Vous avez dit développement
organisationnel…
Lorraine
Gauthier, chef, ressources humaines – distribution
chez Hydro-Québec, définit le développement
organisationnel comme « la volonté d'assurer
la croissance d'une organisation de façon
à ce qu'elle concrétise sa vision ou qu'elle
l'atteigne malgré les aléas. Cette volonté
se traduira ensuite par des réflexes de
gestion individuels et collectifs ».
Pour
Annie Corriveau, CRIA, conseillère – planification
et développement de la main-d'œuvre chez
Hydro-Québec Équipement, il s'agit d'une
« démarche qui vise à planifier, organiser,
diriger et évaluer l'opérationnalisation
d'un changement – qu'il soit à petite ou
à grande échelle –, et ce, afin d'augmenter
la performance et la santé de l'organisation
».
De
son côté, Guylaine Désautels, CRHA, directrice,
ressources humaines chez Transat Tours Canada,
le voit comme une « spécialité en ressources
humaines qui se veut beaucoup plus large
que le seul développement des individus
et dont l'objectif est de réviser et de
concevoir des outils, des politiques et
des pratiques, de façon à faire grandir
les individus et, de ce fait, l'organisation
».
Guy Marier, président retraité de Bell Québec,
affirme pour sa part : « Je n'ai jamais
pensé en termes de développement organisationnel,
mais beaucoup plus en termes de formation-équipe-évaluation-relève;
ces quatre éléments sont les clés de l'évolution
de l'entreprise vers l'atteinte des objectifs
et de la vision.
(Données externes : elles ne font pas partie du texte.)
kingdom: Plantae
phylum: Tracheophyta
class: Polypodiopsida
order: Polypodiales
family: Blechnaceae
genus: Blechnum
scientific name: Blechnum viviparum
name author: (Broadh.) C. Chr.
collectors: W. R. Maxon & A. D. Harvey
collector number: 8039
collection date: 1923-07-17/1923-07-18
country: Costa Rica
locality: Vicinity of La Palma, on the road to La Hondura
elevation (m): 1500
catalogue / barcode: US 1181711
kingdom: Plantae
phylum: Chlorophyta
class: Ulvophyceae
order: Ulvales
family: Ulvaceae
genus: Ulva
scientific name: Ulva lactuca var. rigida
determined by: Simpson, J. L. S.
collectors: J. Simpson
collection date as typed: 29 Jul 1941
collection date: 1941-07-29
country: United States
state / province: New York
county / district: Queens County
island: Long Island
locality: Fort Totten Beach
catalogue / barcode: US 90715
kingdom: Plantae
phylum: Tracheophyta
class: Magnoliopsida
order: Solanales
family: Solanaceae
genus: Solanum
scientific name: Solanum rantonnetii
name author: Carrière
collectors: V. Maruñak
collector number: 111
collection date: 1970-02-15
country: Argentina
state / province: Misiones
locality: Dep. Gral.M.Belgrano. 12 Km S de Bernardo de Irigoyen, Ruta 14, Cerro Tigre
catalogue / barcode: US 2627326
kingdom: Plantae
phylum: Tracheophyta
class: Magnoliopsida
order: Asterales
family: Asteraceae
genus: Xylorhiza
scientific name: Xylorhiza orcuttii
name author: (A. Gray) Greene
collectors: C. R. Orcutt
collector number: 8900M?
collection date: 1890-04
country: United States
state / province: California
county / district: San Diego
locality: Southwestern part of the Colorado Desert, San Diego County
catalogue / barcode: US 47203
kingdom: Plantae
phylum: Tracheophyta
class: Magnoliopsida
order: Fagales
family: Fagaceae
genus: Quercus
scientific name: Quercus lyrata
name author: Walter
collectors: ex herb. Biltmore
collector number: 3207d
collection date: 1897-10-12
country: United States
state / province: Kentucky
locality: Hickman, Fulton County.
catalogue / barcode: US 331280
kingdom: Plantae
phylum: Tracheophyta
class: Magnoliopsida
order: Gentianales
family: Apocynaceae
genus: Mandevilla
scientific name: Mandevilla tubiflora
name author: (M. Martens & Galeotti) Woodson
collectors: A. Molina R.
Le développement de l'organisation
ou les changements sont plutôt mus par l'organisation
des marchés: par produits, géographiques
ou par niche de clients. » Nous passons
trop de temps à évaluer l'individu et pas
assez l'équipe selon lui. C'est par le travail
d'équipe qu'une organisation se développe
et réalise sa vision.
Dans
cet esprit, les différentes fonctions de
gestion des ressources humaines – sélection
et dotation, relations du travail, formation…
– ne doivent-elles pas de plus en plus harmoniser
leurs actions, élaborer des outils intégrateurs?
Ceci nous propose une piste de réflexion:
le développement organisationnel devrait-il
passer en premier par le développement des
équipes?
Tous
s'entendent pour dire que :
• l'humain est au
cœur de tout changement, puisque c'est lui
qui doit l'articuler, le digérer et l'appliquer
en ayant constamment en tête la vision;
• la poursuite d'une
vision, se traduisant par des objectifs
et des plans d'action concrets, oriente
le développement des ressources.
La
littérature consultée converge vers une
définition du développement organisationnel
axée sur les individus qui composent une
organisation, plus précisément sur la modification
de leurs attitudes, perceptions et comportements
afin d'améliorer l'efficacité organisationnelle.
Nous nous permettons
donc d'affirmer que le développement organisationnel
est plus humain que structurel.
Le
duo communication-formation
Dans
une démarche de développement organisationnel,
quelles sont les activités de la gestion
des ressources humaines qui sont le plus
mises à contribution? Question de cohérence,
toutes doivent l'être pour opérationnaliser
ou soutenir le changement. Cependant, ce
sont la communication et la formation qui
s'articulent dès les premières étapes d'une
situation de développement organisationnel.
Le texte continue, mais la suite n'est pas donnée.